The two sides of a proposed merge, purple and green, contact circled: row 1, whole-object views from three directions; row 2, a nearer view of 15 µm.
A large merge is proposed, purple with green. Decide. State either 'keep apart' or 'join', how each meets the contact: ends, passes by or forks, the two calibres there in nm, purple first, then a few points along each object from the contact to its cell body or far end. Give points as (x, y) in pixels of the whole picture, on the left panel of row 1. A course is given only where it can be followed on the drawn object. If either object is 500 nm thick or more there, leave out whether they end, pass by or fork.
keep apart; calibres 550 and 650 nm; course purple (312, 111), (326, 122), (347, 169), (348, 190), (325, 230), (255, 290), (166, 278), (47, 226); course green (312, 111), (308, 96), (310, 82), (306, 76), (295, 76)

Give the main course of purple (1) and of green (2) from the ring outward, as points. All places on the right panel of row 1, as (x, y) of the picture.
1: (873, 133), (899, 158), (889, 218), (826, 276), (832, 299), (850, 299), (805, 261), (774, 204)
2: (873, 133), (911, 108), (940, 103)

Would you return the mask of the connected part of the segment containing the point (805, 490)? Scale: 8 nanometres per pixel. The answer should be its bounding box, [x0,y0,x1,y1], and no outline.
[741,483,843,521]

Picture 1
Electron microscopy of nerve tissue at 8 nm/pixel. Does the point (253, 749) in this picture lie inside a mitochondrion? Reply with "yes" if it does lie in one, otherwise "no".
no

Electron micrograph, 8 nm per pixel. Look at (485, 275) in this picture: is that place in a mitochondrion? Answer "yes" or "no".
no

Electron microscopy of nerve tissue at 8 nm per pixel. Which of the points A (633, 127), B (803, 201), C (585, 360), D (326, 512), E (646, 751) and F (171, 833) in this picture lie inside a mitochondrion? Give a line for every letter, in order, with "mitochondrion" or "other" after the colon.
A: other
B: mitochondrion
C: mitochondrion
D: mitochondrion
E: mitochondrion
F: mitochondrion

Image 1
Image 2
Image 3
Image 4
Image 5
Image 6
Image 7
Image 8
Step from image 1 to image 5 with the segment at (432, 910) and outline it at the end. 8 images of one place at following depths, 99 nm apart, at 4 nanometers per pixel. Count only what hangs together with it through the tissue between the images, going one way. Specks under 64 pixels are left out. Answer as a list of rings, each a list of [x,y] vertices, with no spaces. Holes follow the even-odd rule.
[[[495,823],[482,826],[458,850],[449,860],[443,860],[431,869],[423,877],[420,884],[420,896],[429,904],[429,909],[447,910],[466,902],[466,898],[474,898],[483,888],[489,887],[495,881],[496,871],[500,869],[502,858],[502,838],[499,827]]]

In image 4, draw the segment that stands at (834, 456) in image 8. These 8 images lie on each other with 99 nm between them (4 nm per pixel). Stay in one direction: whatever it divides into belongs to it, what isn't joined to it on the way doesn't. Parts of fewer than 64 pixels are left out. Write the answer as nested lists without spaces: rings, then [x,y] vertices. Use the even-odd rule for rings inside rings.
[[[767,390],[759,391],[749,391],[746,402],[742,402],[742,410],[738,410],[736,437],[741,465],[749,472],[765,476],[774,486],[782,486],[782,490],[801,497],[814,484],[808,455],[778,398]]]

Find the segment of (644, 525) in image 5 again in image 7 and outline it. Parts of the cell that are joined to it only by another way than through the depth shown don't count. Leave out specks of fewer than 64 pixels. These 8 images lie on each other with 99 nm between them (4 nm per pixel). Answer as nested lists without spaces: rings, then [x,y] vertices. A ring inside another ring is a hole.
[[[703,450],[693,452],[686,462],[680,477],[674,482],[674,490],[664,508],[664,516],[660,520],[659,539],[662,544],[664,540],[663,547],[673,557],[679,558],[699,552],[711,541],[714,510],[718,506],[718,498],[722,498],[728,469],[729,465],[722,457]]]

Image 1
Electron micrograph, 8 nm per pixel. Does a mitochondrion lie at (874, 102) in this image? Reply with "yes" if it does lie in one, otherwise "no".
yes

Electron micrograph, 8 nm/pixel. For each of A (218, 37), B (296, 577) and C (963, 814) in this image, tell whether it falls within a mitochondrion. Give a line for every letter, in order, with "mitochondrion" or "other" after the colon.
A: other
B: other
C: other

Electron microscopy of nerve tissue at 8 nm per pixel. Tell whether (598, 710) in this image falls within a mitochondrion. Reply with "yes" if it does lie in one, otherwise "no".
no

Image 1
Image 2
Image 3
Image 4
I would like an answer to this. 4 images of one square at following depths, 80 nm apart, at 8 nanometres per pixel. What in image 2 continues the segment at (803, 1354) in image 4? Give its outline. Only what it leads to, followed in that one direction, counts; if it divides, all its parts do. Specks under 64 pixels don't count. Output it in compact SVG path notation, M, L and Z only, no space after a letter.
⁂
▶ What the task asks
Keep every word as given and return the full listing.

▶ The answer
The two sides of a proposed merge, purple and green, contact circled: row 1, whole-object views from three directions; row 2, a nearer view of 15 µm.
A large merge is proposed, purple with green. Decide. State either 'keep apart' or 'join', how each meets the contact: ends, passes by or forks, the two calibres there in nm, purple first, then a few points along each object from the contact to its cell body or far end. Give points as (x, y) in pixels of the whole picture, on the left panel of row 1. A course is given only where it can be followed on the drawn object. If either object is 500 nm thick or more there, leave out whether they end, pass by or fork.
keep apart; calibres 550 and 650 nm; course purple (312, 111), (326, 122), (347, 169), (348, 190), (325, 230), (255, 290), (166, 278), (47, 226); course green (312, 111), (308, 96), (310, 82), (306, 76), (295, 76)

Give the main course of purple (1) and of green (2) from the ring outward, as points. All places on the right panel of row 1, as (x, y) of the picture.
1: (873, 133), (899, 158), (889, 218), (826, 276), (832, 299), (850, 299), (805, 261), (774, 204)
2: (873, 133), (911, 108), (940, 103)

Would you return the mask of the connected part of the segment containing the point (805, 490)? Scale: 8 nanometres per pixel. The answer should be its bounding box, [x0,y0,x1,y1], and no outline.
[741,483,843,521]

Picture 1
Electron microscopy of nerve tissue at 8 nm/pixel. Does the point (253, 749) in this picture lie inside a mitochondrion? Reply with "yes" if it does lie in one, otherwise "no".
no

Electron micrograph, 8 nm per pixel. Look at (485, 275) in this picture: is that place in a mitochondrion? Answer "yes" or "no".
no

Electron microscopy of nerve tissue at 8 nm per pixel. Which of the points A (633, 127), B (803, 201), C (585, 360), D (326, 512), E (646, 751) and F (171, 833) in this picture lie inside a mitochondrion? Give a line for every letter, in order, with "mitochondrion" or "other" after the colon.
A: other
B: mitochondrion
C: mitochondrion
D: mitochondrion
E: mitochondrion
F: mitochondrion

Image 1
Image 2
Image 3
Image 4
Image 5
Image 6
Image 7
Image 8
Step from image 1 to image 5 with the segment at (432, 910) and outline it at the end. 8 images of one place at following depths, 99 nm apart, at 4 nanometers per pixel. Count only what hangs together with it through the tissue between the images, going one way. Specks under 64 pixels are left out. Answer as a list of rings, each a list of [x,y] vertices, with no spaces. Holes follow the even-odd rule.
[[[495,823],[482,826],[458,850],[449,860],[443,860],[431,869],[423,877],[420,884],[420,896],[429,904],[429,909],[447,910],[466,902],[466,898],[474,898],[483,888],[489,887],[495,881],[496,871],[500,869],[502,858],[502,838],[499,827]]]

In image 4, draw the segment that stands at (834, 456) in image 8. These 8 images lie on each other with 99 nm between them (4 nm per pixel). Stay in one direction: whatever it divides into belongs to it, what isn't joined to it on the way doesn't. Parts of fewer than 64 pixels are left out. Write the answer as nested lists without spaces: rings, then [x,y] vertices. Use the even-odd rule for rings inside rings.
[[[767,390],[759,391],[749,391],[746,402],[742,402],[742,410],[738,410],[736,437],[741,465],[749,472],[765,476],[774,486],[782,486],[782,490],[801,497],[814,484],[808,455],[778,398]]]

Find the segment of (644, 525) in image 5 again in image 7 and outline it. Parts of the cell that are joined to it only by another way than through the depth shown don't count. Leave out specks of fewer than 64 pixels. These 8 images lie on each other with 99 nm between them (4 nm per pixel). Answer as nested lists without spaces: rings, then [x,y] vertices. A ring inside another ring is a hole.
[[[703,450],[693,452],[686,462],[680,477],[674,482],[674,490],[664,508],[664,516],[660,520],[659,539],[662,544],[664,540],[663,547],[673,557],[679,558],[699,552],[711,541],[714,510],[718,506],[718,498],[722,498],[728,469],[729,465],[722,457]]]

Image 1
Electron micrograph, 8 nm per pixel. Does a mitochondrion lie at (874, 102) in this image? Reply with "yes" if it does lie in one, otherwise "no".
yes

Electron micrograph, 8 nm/pixel. For each of A (218, 37), B (296, 577) and C (963, 814) in this image, tell whether it falls within a mitochondrion. Give a line for every letter, in order, with "mitochondrion" or "other" after the colon.
A: other
B: other
C: other

Electron microscopy of nerve tissue at 8 nm per pixel. Tell whether (598, 710) in this image falls within a mitochondrion. Reply with "yes" if it does lie in one, otherwise "no".
no

Image 1
Image 2
Image 3
Image 4
I would like an answer to this. 4 images of one square at following depths, 80 nm apart, at 8 nanometres per pixel. What in image 2 continues the segment at (803, 1354) in image 4? Give its outline. Only what it leads to, followed in that one direction, counts; if it divides, all its parts do. Specks under 64 pixels don't count. Output it in compact SVG path notation, M, L and Z only, no space after a letter.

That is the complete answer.